Стоя у кулисы, Брусникин чувствовал себя вполне хладнокровно. Ни изощренная месть Зои Шаманской, театрального костюмера, ни Печорин, болтавшийся по сцене в исполнении давешнего друга, ни даже Герман Романович Васюк, сосавший карандаш в первом ряду, не могли больше вывести его из равновесия. Бесстрастность, обретенная Никитой за прошедшие три месяца под непрестанными ударами судьбы, наглядно доказывала, что все же «в бурях есть покой». Одинокий, как белый парус, Никита стоически терпел бедствие на капитанских подмостках.
Уход жены не пошел бы Никите на пользу, когда Людмила ухаживала за ним, врачуя его моральные и физические травмы. Но уход жены укрепил и успокоил его, когда Людмила наконец сдалась и покинула их разбитый о бытовые неурядицы любовный скворечник.
— Все, Никита! Нести свой крест я еще в состоянии! Я даже твой крест была нести в состоянии! Но с тех пор, как ты произвел себя в полные георгиевские кавалеры, я — пас! — Такова была ее прощальная зажигательная речь.
— Вист, — откликнулся Брусникин, сидя в кресле у телевизора.
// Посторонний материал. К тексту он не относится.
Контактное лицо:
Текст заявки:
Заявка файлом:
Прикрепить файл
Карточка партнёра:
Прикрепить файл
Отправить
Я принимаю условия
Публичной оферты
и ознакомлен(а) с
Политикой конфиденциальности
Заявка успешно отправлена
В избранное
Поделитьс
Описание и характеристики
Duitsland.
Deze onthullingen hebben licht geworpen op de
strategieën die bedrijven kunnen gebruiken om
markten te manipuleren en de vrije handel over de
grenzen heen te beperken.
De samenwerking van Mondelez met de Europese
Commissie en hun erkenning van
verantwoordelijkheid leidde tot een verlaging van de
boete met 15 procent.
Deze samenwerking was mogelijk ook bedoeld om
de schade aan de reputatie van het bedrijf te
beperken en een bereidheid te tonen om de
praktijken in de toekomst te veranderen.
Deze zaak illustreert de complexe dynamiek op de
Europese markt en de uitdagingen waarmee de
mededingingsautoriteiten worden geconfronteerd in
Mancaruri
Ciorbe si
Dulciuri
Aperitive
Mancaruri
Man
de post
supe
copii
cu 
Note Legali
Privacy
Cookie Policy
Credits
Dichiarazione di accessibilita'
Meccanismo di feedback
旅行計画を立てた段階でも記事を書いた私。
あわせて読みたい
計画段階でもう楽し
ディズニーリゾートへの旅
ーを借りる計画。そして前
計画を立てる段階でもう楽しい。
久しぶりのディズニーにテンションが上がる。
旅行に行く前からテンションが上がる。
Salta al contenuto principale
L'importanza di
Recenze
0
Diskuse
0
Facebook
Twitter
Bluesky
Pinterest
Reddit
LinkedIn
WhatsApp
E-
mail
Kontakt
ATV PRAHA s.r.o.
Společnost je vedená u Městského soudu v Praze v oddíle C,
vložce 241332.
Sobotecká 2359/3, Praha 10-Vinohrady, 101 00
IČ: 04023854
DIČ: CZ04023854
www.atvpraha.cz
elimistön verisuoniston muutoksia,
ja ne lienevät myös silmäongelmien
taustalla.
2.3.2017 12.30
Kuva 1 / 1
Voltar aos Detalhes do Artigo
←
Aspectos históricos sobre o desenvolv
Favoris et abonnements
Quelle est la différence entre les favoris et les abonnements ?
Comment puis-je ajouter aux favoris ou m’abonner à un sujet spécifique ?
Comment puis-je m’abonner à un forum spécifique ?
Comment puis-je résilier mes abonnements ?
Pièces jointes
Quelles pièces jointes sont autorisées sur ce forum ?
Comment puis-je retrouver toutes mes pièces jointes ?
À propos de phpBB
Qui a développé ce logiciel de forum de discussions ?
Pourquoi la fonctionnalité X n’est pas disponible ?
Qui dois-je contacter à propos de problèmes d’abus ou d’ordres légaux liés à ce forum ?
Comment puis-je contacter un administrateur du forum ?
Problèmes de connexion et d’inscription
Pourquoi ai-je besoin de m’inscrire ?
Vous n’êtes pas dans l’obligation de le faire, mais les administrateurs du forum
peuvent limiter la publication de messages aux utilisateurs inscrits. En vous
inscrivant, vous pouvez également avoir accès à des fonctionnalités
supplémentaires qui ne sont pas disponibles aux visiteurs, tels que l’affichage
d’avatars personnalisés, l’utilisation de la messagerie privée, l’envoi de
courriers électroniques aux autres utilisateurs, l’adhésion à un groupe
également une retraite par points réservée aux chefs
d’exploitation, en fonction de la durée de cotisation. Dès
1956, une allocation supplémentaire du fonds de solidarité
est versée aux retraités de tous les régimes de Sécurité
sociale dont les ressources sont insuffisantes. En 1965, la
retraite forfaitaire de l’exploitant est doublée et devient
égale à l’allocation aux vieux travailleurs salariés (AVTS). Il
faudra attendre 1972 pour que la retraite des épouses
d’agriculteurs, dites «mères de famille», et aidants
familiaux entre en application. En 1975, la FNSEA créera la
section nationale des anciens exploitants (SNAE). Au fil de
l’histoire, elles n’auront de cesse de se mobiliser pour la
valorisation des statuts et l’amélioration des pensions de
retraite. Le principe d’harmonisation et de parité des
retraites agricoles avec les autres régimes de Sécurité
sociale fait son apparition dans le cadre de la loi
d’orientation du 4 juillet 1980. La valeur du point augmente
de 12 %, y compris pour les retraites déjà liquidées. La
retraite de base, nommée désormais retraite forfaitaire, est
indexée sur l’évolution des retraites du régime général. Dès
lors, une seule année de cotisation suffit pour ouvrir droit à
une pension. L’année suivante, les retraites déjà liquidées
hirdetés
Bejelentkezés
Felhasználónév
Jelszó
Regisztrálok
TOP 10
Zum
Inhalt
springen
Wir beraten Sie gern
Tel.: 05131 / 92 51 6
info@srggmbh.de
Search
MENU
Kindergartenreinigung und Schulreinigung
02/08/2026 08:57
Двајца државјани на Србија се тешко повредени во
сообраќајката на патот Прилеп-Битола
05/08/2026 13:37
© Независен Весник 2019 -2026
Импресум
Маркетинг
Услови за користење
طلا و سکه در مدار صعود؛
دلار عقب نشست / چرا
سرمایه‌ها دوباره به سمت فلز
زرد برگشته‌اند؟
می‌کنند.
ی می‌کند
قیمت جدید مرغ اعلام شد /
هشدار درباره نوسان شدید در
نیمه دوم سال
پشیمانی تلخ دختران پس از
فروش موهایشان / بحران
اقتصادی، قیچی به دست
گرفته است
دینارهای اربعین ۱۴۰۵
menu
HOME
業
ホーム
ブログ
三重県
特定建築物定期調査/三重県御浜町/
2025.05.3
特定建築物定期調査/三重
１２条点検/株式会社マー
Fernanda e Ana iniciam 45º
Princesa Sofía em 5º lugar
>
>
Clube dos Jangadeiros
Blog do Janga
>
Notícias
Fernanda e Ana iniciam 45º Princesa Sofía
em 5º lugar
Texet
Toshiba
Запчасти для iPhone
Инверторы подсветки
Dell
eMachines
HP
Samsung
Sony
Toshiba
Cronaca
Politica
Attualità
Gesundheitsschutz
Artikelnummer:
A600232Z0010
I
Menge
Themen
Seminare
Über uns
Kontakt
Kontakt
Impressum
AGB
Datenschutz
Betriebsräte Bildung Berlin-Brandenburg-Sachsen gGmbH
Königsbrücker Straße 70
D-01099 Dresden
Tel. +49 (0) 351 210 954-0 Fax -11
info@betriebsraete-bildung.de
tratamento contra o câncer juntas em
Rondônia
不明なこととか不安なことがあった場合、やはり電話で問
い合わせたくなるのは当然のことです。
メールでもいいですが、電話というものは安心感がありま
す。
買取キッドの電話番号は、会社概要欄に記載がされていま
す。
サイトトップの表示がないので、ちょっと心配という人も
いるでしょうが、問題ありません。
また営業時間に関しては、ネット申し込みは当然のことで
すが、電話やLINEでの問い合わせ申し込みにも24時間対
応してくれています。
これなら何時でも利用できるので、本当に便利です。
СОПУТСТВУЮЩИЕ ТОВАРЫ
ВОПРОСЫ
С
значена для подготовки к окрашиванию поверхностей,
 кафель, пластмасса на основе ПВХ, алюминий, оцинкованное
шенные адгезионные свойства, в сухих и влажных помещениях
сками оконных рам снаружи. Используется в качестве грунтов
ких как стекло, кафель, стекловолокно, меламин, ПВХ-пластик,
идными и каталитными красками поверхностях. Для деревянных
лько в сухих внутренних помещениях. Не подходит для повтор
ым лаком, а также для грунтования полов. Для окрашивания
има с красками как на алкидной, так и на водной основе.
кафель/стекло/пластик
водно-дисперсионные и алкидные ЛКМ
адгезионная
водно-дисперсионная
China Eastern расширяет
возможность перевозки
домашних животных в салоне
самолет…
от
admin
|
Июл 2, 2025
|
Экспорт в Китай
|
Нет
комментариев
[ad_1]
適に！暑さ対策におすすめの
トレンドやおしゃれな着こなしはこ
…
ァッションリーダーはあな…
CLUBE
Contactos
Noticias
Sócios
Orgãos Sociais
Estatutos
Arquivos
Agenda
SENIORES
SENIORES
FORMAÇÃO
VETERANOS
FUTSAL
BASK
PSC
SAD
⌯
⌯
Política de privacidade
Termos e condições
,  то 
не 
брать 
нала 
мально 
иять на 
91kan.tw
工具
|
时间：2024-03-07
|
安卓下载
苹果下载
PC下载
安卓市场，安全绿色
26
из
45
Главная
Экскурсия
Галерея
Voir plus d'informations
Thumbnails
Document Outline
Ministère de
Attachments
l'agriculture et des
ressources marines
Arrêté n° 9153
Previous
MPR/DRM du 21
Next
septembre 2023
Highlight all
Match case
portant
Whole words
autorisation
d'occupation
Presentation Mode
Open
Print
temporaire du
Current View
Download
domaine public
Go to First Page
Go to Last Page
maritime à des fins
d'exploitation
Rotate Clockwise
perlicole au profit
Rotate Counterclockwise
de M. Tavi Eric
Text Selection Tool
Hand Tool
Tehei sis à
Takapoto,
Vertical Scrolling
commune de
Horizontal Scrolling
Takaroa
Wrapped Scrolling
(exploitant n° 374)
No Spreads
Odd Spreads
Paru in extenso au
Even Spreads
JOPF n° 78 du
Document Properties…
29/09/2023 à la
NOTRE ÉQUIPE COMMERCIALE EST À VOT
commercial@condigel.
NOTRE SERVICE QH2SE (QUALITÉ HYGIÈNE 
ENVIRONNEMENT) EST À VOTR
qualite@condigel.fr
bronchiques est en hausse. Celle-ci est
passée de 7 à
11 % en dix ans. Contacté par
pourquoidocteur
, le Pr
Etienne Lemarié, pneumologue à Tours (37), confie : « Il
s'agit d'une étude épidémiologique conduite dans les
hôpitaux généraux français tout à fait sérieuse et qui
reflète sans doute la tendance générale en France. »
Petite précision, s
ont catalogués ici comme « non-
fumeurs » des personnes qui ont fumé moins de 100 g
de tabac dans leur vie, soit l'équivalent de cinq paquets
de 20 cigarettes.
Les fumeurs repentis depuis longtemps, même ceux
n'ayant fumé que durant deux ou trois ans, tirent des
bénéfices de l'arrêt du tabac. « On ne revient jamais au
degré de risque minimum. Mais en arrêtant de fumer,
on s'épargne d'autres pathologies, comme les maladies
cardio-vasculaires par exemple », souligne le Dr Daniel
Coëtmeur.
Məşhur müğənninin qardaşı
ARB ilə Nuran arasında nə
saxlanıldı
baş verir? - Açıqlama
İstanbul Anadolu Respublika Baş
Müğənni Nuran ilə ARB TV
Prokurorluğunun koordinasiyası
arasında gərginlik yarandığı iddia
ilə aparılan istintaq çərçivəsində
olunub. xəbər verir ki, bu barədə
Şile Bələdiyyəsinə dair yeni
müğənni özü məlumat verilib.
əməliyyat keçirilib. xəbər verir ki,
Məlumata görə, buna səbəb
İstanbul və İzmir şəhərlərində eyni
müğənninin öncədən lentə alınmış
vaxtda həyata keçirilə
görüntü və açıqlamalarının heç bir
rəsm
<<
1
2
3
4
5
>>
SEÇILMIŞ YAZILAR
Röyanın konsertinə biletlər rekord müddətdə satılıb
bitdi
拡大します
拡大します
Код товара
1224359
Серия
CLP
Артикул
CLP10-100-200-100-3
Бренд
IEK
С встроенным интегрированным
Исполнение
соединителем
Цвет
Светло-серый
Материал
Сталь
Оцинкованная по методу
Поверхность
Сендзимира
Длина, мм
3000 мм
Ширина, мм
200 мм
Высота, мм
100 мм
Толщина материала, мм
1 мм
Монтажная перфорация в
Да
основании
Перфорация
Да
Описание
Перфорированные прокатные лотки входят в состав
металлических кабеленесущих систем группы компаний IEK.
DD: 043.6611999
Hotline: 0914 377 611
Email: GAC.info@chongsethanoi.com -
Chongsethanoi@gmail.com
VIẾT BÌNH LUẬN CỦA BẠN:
— Сначала ты умудрился подрезать инвалидную машину! — ожесточенно оправдывалась Людмила, укладывая вещи. — Во всем городе инвалидки днем с огнем теперь не сыщешь, а ты — подрезал! Ей — ничего, наш «Фольксваген» — в хлам! Затем тебе вздумалось уничтожить мой «Зингер»! Приданое, между прочим! Нет чтобы взять паузу, но ты пошел дальше и затопил соседей снизу горячей водой! Аккурат когда они евроремонт закончили! Другой хотя бы здесь остановился и дал своим родным короткую передышку, но не ты! Тебе, Брусникин, все мало! А с меня хватит, Брусникин! С меня уже хватит!
Глядя в экран, Никита прислушивался к ламентациям жены. «Правда, — соглашался он с ней мысленно. — Горькая, как псевдоним советского классика. Кроме мата, крыть нечем».
Неделей ранее он действительно использовал вместо гладильной доски полированную крышку раритетного «Зингера». От хозяйственных хлопот его оторвал звонок из администрации театра. Администрация желала знать, почему артист Брусникин пропустил очередное профсоюзное собрание. Если бы Никита честно поведал, почему он его пропустил, администрация в полном составе упала бы в обморок. Потому, оставив раскаленный утюг в положении «лежа» на крышке швейной машины, Брусникин пятнадцать минут сочинял добрую сказку о том, как у него заболела морская черепаха, как он возил ее по всем ветеринарным станциям, где практикуют сплошь сухопутные крысы, и только в институте ихтиологии ему, то есть ей, черепахе, поставили диагноз.